Output every entry below verbatim, line for line, with nothing changed, added, or left out.

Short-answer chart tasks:
· · · · ·

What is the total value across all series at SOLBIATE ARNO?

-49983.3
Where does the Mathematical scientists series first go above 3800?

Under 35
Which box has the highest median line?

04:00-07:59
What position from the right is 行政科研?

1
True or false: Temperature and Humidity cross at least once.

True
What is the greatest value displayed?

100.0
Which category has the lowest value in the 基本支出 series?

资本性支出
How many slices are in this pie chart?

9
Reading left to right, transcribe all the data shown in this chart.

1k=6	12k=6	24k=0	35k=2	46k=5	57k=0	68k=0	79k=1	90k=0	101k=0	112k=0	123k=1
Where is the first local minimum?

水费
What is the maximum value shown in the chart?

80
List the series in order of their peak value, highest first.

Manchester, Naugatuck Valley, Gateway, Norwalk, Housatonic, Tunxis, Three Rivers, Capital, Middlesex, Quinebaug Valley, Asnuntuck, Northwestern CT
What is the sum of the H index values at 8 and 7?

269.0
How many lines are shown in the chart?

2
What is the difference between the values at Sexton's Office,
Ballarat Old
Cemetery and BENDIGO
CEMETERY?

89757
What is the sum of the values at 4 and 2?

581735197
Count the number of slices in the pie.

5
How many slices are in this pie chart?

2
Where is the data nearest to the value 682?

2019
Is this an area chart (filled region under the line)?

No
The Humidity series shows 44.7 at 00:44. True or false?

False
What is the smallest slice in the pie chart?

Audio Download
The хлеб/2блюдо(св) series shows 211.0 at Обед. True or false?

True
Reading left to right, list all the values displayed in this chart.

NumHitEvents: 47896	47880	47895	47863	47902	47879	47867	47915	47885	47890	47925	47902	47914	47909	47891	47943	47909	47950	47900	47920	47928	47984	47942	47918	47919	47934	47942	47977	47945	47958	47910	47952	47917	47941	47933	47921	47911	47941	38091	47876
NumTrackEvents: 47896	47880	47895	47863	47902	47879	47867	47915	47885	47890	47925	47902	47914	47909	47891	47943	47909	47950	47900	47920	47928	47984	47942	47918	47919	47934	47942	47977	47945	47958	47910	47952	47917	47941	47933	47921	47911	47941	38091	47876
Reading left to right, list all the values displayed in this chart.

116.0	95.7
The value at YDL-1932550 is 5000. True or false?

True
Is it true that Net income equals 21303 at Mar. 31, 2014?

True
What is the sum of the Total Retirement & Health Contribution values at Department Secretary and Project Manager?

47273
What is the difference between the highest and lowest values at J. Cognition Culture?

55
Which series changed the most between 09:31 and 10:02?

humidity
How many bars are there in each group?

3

· · · · ·

__PROBLEM SOLUTION__:
What is the total value across all series at SOLBIATE ARNO?

-49983.3
Where does the Mathematical scientists series first go above 3800?

Under 35
Which box has the highest median line?

04:00-07:59
What position from the right is 行政科研?

1
True or false: Temperature and Humidity cross at least once.

True
What is the greatest value displayed?

100.0
Which category has the lowest value in the 基本支出 series?

资本性支出
How many slices are in this pie chart?

9
Reading left to right, transcribe all the data shown in this chart.

1k=6	12k=6	24k=0	35k=2	46k=5	57k=0	68k=0	79k=1	90k=0	101k=0	112k=0	123k=1
Where is the first local minimum?

水费
What is the maximum value shown in the chart?

80
List the series in order of their peak value, highest first.

Manchester, Naugatuck Valley, Gateway, Norwalk, Housatonic, Tunxis, Three Rivers, Capital, Middlesex, Quinebaug Valley, Asnuntuck, Northwestern CT
What is the sum of the H index values at 8 and 7?

269.0
How many lines are shown in the chart?

2
What is the difference between the values at Sexton's Office,
Ballarat Old
Cemetery and BENDIGO
CEMETERY?

89757
What is the sum of the values at 4 and 2?

581735197
Count the number of slices in the pie.

5
How many slices are in this pie chart?

2
Where is the data nearest to the value 682?

2019
Is this an area chart (filled region under the line)?

No
The Humidity series shows 44.7 at 00:44. True or false?

False
What is the smallest slice in the pie chart?

Audio Download
The хлеб/2блюдо(св) series shows 211.0 at Обед. True or false?

True
Reading left to right, list all the values displayed in this chart.

NumHitEvents: 47896	47880	47895	47863	47902	47879	47867	47915	47885	47890	47925	47902	47914	47909	47891	47943	47909	47950	47900	47920	47928	47984	47942	47918	47919	47934	47942	47977	47945	47958	47910	47952	47917	47941	47933	47921	47911	47941	38091	47876
NumTrackEvents: 47896	47880	47895	47863	47902	47879	47867	47915	47885	47890	47925	47902	47914	47909	47891	47943	47909	47950	47900	47920	47928	47984	47942	47918	47919	47934	47942	47977	47945	47958	47910	47952	47917	47941	47933	47921	47911	47941	38091	47876
Reading left to right, list all the values displayed in this chart.

116.0	95.7
The value at YDL-1932550 is 5000. True or false?

True
Is it true that Net income equals 21303 at Mar. 31, 2014?

True
What is the sum of the Total Retirement & Health Contribution values at Department Secretary and Project Manager?

47273
What is the difference between the highest and lowest values at J. Cognition Culture?

55
Which series changed the most between 09:31 and 10:02?

humidity
How many bars are there in each group?

3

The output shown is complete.